PM Boris Johnson addresses Parliament on new Brexit Plan; Ireland, Europe respond

By Elise Kennedy

Prime Minister Boris Johnson has addressed Parliament on his new Brexit plan focusing on his plan for the Irish backstop.

If the UK is to leave the EU without a deal Johnson says that all parties would be responsible for a no deal. 

Johnson said that staying in the current Brexit extension period after 31 October would be leaving the UK in a “prison of existing positions”, which he said he wants to get out of.

Repeating the Conservative party conference  mantra of “Get Brexit Done” was a strong feature of his address, which was a large part of the conference from earlier this week.

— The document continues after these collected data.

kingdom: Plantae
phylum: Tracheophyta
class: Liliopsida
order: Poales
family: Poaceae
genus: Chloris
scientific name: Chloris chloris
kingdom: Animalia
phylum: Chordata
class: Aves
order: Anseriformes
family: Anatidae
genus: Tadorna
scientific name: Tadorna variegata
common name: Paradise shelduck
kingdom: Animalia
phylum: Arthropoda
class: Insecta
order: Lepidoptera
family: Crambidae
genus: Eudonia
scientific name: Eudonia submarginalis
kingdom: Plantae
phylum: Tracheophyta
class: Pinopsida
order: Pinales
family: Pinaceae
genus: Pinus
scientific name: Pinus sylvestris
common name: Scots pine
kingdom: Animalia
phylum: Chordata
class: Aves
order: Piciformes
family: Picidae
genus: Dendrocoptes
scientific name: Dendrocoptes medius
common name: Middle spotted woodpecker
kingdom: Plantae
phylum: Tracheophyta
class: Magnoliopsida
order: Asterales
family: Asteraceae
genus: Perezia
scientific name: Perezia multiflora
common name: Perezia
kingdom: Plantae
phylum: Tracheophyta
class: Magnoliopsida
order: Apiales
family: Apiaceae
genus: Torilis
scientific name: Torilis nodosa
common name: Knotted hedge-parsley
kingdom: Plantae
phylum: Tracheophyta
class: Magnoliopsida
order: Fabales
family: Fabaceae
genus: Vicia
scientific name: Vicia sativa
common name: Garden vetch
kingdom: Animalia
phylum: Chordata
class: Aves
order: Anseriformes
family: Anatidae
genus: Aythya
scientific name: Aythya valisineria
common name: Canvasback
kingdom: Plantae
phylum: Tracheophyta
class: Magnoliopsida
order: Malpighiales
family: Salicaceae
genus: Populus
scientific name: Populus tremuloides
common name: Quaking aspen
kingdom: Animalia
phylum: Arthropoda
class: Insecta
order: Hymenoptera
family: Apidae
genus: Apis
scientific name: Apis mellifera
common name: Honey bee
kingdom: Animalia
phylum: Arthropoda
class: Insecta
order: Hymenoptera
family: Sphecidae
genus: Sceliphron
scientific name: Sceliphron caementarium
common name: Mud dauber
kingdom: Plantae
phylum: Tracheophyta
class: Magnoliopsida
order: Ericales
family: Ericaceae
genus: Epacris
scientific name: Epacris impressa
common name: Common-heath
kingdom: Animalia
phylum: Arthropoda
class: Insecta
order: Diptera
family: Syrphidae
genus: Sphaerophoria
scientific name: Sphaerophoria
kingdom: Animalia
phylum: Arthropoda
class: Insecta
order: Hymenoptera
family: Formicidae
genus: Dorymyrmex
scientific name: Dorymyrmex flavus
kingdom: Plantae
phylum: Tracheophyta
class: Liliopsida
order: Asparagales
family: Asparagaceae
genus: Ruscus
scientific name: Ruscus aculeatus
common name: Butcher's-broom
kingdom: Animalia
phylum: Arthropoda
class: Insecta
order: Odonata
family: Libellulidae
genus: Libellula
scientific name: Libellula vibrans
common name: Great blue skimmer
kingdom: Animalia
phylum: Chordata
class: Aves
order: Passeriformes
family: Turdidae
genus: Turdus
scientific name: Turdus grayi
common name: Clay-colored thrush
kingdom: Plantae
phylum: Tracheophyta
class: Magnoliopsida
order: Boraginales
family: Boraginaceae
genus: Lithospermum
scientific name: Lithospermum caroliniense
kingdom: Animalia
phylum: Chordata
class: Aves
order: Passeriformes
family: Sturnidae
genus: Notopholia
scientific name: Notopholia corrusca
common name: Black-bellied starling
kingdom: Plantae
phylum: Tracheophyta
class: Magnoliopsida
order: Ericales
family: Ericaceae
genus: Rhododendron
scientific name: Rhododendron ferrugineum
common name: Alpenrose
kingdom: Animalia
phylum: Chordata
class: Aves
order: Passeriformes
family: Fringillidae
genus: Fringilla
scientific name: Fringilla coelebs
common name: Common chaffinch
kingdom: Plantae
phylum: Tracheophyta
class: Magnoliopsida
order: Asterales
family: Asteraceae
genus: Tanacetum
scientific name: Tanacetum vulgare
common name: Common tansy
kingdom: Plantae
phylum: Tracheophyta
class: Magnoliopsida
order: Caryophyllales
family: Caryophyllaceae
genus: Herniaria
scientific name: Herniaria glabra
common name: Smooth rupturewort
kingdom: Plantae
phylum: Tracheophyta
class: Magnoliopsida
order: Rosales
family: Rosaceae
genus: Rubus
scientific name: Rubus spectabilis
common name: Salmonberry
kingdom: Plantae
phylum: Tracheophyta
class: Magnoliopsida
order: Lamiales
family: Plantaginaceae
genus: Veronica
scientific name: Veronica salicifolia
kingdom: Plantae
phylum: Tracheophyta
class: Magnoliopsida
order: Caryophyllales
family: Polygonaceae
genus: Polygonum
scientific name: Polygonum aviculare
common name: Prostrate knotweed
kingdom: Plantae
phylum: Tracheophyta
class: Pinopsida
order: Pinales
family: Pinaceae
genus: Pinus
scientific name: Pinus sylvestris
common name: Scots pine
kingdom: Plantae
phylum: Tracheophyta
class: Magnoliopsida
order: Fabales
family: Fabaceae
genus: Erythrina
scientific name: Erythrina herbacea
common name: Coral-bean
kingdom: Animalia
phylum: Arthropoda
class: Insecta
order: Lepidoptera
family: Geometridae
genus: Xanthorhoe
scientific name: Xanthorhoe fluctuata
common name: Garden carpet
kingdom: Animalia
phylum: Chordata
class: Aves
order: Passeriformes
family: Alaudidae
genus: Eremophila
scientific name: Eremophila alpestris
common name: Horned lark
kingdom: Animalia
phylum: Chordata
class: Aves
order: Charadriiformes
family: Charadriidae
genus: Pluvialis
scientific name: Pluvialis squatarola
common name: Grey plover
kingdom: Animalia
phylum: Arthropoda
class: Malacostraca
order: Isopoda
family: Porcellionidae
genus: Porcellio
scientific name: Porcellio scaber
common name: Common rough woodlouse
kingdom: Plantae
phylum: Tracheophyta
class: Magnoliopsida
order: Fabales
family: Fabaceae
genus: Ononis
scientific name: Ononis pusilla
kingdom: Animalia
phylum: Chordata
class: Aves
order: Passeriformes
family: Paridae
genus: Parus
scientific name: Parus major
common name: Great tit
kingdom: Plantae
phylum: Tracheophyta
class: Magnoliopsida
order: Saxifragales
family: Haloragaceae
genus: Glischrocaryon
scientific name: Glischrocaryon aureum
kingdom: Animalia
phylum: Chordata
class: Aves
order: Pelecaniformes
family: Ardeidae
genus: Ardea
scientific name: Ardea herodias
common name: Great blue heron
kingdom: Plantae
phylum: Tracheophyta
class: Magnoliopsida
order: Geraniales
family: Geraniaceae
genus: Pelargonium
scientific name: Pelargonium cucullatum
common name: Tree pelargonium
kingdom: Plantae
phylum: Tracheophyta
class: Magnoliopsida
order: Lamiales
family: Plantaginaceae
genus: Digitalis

His plans to change former Prime Minister Theresa May’s Irish backstop plan with a “potential regularity zone” which would mean having no custom checks between Ireland and Northern Ireland. Boris Johnson said that is should be voted on in the Northern Irish Assembly after the UK leaves the negotiation period. This is in hopes to sustain the Good Friday Agreement.

The Prime Minister said that he wants to move attention to more domestic issues including the NHS and education.

Jeremy Corbyn, leader of the Labour Party  said that the deal is “reckless” and its not “credible”. Saying that it attacks the “rights and standards” of all UK citizens, adding that the Prime Minister is trying to “shift the blame” to the whole of Parliament for not reaching a deal.

Saying that the plan to scrap the Irish Backstop, that Theresa May had in her original Withdrawl Agreement,  would negatively impact Northern Ireland’s small businesses and therefore the economy in Northern Ireland. Corbyn stressed that Northern Irish businesses needs are protected, in the new deal.

Corbyn argues that by extending the negotiation deadline would allow  time for “serious negotiations” and if we leave on 31 October with a no deal would damage UK living standards.

Johnson argued that staying in the negotiation stage is not an option as stating in this phase would “incur another billion pounds to stay after 31 October”.

Johnson ended his rebuttal to Corbyn by saying that it is a “good basis for a deal”.

The response from Northern Ireland

The Prime Minister of Nothern Ireland, Leo Varadkar, says Johnson’s Brexit plan “falls short in some aspects.”

Speaking at press conference in Sweden with the Swedish Prime Minister Stefan Lofvan, Varadkar insists there should no custom check points, and he is “reassured” that Boris Johnson said there would not be any, contradicting what was said in a proposal from the UK government yesterday.

The Northern Irish Prime Minister clarified his aims when it comes to Brexit: “Our objective is very clear we do not want to see any custom posts between north and south” which were all abolished in the 1999 Good Friday Agreement, and he wishes that it stays that way.

The Swedish Prime Minister also said at the conference that “Sweden stands with Northern Ireland,” when it comes to the issues regarding Brexit.

The response from Europe

The European Parliament has said that Johnson’s Brexit proposals are not “even remotely” acceptable, when it comes to the Irish border issue.

In a press release, the members of the Brexit Steering Group say that the latest proposals “do not address the real issues that need to be resolved, namely the all – island economy, the full respect of the Good Friday Agreement and the integrity of the Single Market.”

This falls in line with what Varadkar and Northern Ireland’s response.

The European Parliament added that they are still open to explore all options as long as they are “credible, legally operable, and in practise have the same effect as the compromises found in the Withdrawal Agreement.”

Donald Tusk, President for the of the European Council, has said that he “unconvinced” with Johnson’s plans and he fully supports Ireland.

While the Irish Europe Minister, Helen McEntee, while speaking at Dublin Port said that Ireland does not feel under pressure to change their key objectives which includes “protecting the Good Friday Agreement, to prevent border infrastructure on the island of Ireland, protecting the economy and the single market, and Ireland’s place in it.”